What you experienced will happen with either seasoned or unseasoned wood. It's the nature of the beast. Incomplete combustion when the boiler idles will cause creosote. If you had stage 3 glaze, a single hot fire will cause the stuff to expand and block the chimney. The colder weather is better, it works the boiler and things should remain cleaner. I don't have an OWB, but would think that loading only with what's needed will help keep things cleaner. The more wood that's loaded when it idles, the dirtier it will burn.


----------



## heaterman (Feb 23, 2015)

I'm sure that it's making literally buckets of liquid creosote from what you describe. 
About all you can do at this point is keep the chimney clean and split the wood to about 4x4, 4x6 size to help with the combustion problems.


----------



## Jon_E (Feb 24, 2015)

heaterman said:


> I'm sure that it's making literally buckets of liquid creosote from what you describe.
> About all you can do at this point is keep the chimney clean and split the wood to about 4x4, 4x6 size to help with the combustion problems.

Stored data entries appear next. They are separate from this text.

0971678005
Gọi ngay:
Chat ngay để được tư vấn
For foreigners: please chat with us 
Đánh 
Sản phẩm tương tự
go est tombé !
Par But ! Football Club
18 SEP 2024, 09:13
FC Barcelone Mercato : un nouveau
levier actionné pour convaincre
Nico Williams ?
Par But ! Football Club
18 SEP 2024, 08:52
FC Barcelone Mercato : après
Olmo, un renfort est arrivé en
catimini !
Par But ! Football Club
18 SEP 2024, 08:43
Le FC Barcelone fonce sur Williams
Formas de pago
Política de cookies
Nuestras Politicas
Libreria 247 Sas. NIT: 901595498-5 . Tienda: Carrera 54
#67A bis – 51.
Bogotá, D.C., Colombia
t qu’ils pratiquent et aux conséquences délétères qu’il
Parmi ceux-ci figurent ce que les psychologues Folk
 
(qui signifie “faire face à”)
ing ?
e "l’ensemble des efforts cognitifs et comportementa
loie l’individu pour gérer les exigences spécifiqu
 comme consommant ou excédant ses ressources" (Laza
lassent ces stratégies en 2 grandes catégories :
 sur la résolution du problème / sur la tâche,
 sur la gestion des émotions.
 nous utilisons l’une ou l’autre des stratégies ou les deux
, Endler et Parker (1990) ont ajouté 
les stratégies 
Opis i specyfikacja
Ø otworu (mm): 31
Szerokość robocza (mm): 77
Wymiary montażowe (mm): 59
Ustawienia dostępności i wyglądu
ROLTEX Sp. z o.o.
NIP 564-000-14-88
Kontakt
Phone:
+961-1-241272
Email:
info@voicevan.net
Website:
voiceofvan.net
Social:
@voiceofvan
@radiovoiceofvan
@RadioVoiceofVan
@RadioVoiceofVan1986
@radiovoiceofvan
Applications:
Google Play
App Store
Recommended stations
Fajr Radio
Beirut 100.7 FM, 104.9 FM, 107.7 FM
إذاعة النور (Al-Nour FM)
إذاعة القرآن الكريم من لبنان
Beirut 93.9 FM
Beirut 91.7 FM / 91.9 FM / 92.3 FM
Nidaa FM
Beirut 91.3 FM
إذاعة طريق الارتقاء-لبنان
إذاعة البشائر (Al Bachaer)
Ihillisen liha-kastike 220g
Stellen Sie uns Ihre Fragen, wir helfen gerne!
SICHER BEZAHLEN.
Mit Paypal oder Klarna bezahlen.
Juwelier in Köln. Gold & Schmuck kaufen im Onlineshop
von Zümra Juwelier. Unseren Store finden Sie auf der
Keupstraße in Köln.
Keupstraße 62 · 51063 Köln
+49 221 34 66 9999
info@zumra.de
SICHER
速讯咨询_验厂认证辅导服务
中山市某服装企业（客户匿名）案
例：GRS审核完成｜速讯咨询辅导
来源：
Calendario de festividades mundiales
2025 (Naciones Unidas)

Yeah, I'm tending to agree - although after cleaning that blockage out of the chimney I noticed that for the past couple days there has been no pooling of liquid creosote around my door, and there is a lot more gray/tan sooty material rather than black glossy flakes, accumulating in the firebox.   The burn times are also much better, even with -23 degrees last night.  I cut all my firewood to 20" and generally split small enough to grab the end with a gloved hand, so the wood definitely has a good chance at being dry if I would only give it the opportunity.


----------